▶ Study questions
• 1. In the tuberculosis text, what steps does the MIRU-VNTR method involve?
• 2. Resume the tuberculosis text after its last sentence.

Molecular epidemiology utilizes molecular techniques to analyze the population structure and transmission dynamics of MTB in a particular setting. Currently, various molecular and sequencing methodologies are available for epidemiological studies, including single-nucleotide polymorphism (SNPs) analysis, mycobacterial interspersed repetitive unit variable number tandem repeats (MIRU-VNTR), and whole genome sequencing (WGS) (12). Most of these tools are reproducible and provide a more comprehensive view of epidemiological studies, highlighting WGS as the molecular characterization technique with the most significant potential for discrimination in the diagnosis of M. tuberculosis (13). MIRU-VNTR is structured with 40-100-bp repetitive sequences organized in direct tandem repeats across various loci within the chromosome of MTB H37Rv (with 41 loci present). Functioning akin to minisatellites, these sequences exhibit 12 loci MIRUs that demonstrate variations in tandem repeat copy numbers and sequence variations between repeats (14). The method involves PCR amplification followed by gel electrophoresis, making it a robust and straightforward tool for genotyping. MIRU-VNTR stands out due to its simplicity high reproducibility, cost-effectiveness, and ability to identify species within the Mycobacterium tuberculosis complex (MTBC) and their genotypes, making it particularly accessible for developing countries and facilitating easy integration into a global database for strain comparison worldwide¹ (15).

This study aimed to analyze the population structure and mutation profiles of the rpoB, inhA, katG, and gyrA genes in MTB isolates from patients attending a hospital facility in Ibadan, Nigeria, during 2019 and 2020.

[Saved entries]
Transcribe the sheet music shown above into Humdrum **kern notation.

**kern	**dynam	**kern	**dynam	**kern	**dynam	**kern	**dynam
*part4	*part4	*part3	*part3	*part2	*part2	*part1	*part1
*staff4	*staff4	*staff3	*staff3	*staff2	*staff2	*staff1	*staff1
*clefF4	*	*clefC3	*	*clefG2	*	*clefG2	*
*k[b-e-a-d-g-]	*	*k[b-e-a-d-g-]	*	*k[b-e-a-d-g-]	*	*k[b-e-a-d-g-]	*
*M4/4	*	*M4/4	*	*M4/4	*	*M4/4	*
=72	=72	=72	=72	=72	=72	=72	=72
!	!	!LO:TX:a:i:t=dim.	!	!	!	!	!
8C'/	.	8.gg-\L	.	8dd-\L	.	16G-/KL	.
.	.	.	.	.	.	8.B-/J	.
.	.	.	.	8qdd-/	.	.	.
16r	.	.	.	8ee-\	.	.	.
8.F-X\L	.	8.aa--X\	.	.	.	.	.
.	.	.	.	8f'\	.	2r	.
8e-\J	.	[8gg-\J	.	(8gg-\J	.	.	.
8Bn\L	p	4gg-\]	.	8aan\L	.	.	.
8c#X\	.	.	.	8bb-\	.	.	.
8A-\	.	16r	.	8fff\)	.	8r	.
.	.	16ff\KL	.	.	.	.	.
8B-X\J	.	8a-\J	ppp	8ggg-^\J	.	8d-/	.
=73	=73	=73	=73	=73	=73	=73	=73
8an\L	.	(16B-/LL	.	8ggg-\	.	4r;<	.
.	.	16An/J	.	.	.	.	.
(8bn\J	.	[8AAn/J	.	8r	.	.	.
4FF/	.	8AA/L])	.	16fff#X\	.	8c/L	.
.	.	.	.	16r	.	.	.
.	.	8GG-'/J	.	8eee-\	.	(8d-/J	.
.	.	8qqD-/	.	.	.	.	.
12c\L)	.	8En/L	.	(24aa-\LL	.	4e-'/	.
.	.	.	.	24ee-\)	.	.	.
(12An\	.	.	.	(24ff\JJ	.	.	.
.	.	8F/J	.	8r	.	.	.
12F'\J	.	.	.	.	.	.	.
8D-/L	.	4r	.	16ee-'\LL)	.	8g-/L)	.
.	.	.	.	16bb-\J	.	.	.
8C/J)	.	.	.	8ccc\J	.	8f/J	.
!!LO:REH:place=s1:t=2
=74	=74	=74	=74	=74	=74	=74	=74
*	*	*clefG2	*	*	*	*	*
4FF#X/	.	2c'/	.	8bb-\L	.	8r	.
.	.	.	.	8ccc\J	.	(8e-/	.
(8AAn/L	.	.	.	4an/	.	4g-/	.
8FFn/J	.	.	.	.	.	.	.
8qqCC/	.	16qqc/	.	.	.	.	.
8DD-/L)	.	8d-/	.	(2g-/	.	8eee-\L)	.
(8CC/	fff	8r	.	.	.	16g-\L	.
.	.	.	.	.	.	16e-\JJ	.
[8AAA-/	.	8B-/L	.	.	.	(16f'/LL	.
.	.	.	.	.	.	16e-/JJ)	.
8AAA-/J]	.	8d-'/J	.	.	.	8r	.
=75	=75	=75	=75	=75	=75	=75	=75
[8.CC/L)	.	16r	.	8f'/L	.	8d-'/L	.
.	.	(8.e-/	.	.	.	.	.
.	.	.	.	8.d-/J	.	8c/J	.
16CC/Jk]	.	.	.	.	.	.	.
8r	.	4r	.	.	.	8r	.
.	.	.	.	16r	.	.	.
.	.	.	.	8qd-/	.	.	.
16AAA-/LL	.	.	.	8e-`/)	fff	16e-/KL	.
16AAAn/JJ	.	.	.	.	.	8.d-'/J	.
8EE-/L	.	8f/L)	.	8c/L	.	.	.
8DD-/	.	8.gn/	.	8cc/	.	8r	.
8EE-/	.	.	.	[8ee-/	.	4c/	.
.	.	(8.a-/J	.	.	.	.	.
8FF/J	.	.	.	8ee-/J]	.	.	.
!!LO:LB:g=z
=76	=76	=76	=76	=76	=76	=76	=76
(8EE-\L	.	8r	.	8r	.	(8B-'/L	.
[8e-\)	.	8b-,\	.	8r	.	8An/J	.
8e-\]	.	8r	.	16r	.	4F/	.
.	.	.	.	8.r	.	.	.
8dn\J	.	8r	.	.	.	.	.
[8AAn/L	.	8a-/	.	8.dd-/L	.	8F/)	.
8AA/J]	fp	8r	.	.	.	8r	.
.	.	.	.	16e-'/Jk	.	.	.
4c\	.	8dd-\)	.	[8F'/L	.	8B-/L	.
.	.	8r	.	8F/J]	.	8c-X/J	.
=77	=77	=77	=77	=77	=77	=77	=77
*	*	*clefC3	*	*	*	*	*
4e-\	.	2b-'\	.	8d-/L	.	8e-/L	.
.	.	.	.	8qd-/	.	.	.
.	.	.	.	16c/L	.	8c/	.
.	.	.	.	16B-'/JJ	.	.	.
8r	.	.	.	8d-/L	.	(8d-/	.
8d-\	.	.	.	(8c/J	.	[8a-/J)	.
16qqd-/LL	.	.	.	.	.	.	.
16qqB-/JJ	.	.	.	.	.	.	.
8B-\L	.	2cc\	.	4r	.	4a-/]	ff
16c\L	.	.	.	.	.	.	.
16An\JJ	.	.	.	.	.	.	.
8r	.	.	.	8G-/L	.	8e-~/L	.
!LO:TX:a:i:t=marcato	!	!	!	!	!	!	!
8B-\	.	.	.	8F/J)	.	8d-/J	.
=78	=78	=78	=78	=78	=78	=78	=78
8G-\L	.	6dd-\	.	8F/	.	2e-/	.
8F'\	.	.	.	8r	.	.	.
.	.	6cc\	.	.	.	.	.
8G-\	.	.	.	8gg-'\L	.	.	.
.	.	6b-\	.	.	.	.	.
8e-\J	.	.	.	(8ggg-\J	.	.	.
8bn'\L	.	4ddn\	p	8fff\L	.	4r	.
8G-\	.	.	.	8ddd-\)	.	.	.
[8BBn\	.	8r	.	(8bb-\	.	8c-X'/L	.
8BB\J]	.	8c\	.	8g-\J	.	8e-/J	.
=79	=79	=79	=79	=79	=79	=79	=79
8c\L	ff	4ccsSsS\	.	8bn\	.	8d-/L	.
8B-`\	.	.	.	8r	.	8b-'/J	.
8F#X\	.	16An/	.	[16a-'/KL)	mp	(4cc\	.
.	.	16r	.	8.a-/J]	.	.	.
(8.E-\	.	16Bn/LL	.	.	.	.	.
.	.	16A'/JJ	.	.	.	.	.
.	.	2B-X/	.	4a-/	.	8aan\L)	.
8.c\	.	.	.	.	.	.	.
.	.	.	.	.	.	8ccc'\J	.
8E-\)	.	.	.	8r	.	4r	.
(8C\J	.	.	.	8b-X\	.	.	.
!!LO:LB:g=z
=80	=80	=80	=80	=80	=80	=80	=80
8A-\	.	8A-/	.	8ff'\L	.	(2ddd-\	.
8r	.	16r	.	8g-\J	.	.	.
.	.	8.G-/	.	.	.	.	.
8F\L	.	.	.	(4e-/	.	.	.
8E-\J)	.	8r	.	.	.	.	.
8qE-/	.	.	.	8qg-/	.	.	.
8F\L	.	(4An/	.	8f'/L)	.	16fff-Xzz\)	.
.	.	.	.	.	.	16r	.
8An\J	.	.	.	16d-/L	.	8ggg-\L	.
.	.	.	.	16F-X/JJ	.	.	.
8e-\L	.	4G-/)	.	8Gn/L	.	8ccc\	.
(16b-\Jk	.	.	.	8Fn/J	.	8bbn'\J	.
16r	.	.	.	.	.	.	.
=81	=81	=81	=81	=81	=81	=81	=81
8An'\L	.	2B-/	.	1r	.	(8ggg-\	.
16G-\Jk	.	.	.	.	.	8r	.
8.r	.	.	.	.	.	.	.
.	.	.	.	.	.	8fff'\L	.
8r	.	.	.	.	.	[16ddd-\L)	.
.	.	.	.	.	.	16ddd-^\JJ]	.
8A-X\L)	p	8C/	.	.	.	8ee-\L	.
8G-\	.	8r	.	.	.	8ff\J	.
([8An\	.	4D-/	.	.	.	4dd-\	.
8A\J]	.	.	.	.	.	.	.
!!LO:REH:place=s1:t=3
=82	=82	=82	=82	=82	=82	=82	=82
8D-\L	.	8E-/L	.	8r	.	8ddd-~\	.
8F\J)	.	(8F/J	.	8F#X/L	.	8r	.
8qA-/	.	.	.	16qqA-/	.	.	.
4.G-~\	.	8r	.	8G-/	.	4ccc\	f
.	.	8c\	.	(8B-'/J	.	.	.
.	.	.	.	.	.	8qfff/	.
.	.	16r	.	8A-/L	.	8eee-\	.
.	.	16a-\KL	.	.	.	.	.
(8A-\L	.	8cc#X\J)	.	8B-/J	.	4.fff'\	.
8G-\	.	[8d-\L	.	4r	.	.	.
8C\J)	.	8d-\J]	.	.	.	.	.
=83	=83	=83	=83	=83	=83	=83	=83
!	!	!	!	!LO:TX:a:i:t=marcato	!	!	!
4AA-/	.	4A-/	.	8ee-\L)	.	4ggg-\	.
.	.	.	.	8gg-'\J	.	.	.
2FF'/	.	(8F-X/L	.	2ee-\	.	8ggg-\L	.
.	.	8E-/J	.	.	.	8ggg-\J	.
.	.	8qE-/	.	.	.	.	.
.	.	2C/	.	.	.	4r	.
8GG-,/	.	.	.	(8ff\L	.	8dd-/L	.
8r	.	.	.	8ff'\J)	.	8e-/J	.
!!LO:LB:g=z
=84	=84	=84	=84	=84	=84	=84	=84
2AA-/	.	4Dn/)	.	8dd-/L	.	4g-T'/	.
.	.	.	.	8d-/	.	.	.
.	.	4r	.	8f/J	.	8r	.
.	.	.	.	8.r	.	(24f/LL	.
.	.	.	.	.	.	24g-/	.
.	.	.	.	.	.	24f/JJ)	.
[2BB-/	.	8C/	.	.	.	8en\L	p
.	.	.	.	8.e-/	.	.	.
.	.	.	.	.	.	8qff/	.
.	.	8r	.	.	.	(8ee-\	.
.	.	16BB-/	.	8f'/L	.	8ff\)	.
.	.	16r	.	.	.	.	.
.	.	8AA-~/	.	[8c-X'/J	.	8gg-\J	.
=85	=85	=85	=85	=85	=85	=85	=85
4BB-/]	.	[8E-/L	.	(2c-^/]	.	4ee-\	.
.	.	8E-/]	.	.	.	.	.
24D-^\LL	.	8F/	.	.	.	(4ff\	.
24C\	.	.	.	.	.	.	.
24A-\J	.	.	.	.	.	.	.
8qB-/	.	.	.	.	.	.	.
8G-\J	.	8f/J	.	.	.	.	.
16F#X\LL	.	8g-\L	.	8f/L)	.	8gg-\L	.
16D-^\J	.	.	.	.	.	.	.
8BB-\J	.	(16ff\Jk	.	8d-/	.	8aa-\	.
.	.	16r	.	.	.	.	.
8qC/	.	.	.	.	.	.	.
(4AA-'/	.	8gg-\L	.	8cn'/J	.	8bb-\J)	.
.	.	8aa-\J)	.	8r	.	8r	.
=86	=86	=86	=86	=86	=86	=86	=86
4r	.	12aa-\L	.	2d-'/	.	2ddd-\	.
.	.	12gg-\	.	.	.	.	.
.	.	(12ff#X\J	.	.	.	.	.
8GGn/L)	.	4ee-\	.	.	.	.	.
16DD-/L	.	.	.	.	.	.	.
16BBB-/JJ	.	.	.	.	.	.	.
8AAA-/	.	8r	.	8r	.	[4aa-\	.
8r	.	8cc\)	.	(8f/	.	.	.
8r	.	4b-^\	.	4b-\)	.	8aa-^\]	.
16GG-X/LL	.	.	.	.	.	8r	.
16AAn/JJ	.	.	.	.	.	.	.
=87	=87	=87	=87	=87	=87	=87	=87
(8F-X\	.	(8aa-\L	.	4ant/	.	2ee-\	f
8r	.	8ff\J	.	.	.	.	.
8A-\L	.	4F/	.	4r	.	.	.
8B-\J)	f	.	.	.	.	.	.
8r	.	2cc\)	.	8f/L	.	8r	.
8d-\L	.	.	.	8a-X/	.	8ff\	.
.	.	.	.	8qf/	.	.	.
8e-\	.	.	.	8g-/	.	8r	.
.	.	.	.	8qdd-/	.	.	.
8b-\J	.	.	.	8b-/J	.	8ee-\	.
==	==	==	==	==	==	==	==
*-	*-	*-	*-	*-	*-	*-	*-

▶ Solved problems
• 1. PCR amplification followed by gel electrophoresis.

• 2.
Materials and methods

Study population and setting

The study was conducted at the Government Chest Hospital in Ibadan, Oyo State, Nigeria, between December 2019 and October 2020, and involved MTB culture from pulmonary tuberculosis patients. The inclusion criteria were that participants had to consent to be included in the study. No personal information about the patients was collected for this study, and further analysis was focused on MTB cultures isolated from these patients.

MTB culture and drug susceptibility testing

MTB culture and drug susceptibility (first- and second-line drugs) testing from sputum samples was carried out as described elsewhere (11, 16). A total number of 72 MTB isolates were collected during the study period and were sent from Ibadan to Universidad de Las Américas (Ecuador) for further analysis (Table 1).

Table 1

Table 1. Drug susceptibility testing for MTB isolates included in the study.

DNA extraction

Genomic DNA from MTB isolates was extracted using the boiling method (17). Briefly, MTB cultures were resuspended in TE buffer (10 mM Tris–HCl, 1 mM EDTA, pH 8.0), boiled at 95 °C for 45 min, and centrifuged at 10,000 g for 5 min. Supernatant was used directly for molecular assays. Of the 72 samples received from Ibadan, good quality DNA was recovered for 51 samples. Of those 51 samples, 35 MTB strains that were phenotypically resistant were included in further analysis for PCR and Sanger sequencing.

PCR and sanger sequencing for rpoB, inhA, katG, and gyrA genes

Gene segments associated with antibiotic resistance were amplified using the primers listed in Supplementary Table 1.

For the rpoB gene (RR-DR), the PCR mixture contained DNA, 7.5 μL of 2X Gotaq Green Master Mix (Promega), 0.15 μL of each primer (0.13 μM), and 6.1 μL distilled water for a final volume of 15 μL. The cycling program consisted of 2 min at 94 °C, followed by 30 cycles of 45 s at 94 °C, 1 min at 65 °C, and 60 s at 72 °C, with a final elongation at 72 °C for 5 min during one cycle.

For the inhA and katG genes, the PCR mixture consisted of 7.5 μL of 2x Gotaq Green Master Mix (Promega), 1.5 μL of each primer (1 μM), 3.5 μL distilled water, in a final volume of 15 μL. The cycling program consisted of 2 min at 94 °C, followed by 30 cycles of 45 s at 94 °C, 1 min at 65 °C, 1 min at 72 °C, with a final elongation at 72 °C for 5 min during one cycle.

For the gyrA gene, the PCR mixture contained 7.5 μL of 2X Gotaq Green Master Mix (Promega), 0.15 μL of each primer (0.4 μM), 5.3 μL distilled water, in a final volume of 15 μL. The cycling program was set at 5 min at 94 °C, followed by 35 cycles of 45 s at 94 °C, 30 s at 55 °C, and 50 s at 72 °C, with a final elongation at 72 °C for 10 min during one cycle.

PCR products were amplified in 2% agarose gels with a 100 bp ladder (ABM) to confirm amplification visually.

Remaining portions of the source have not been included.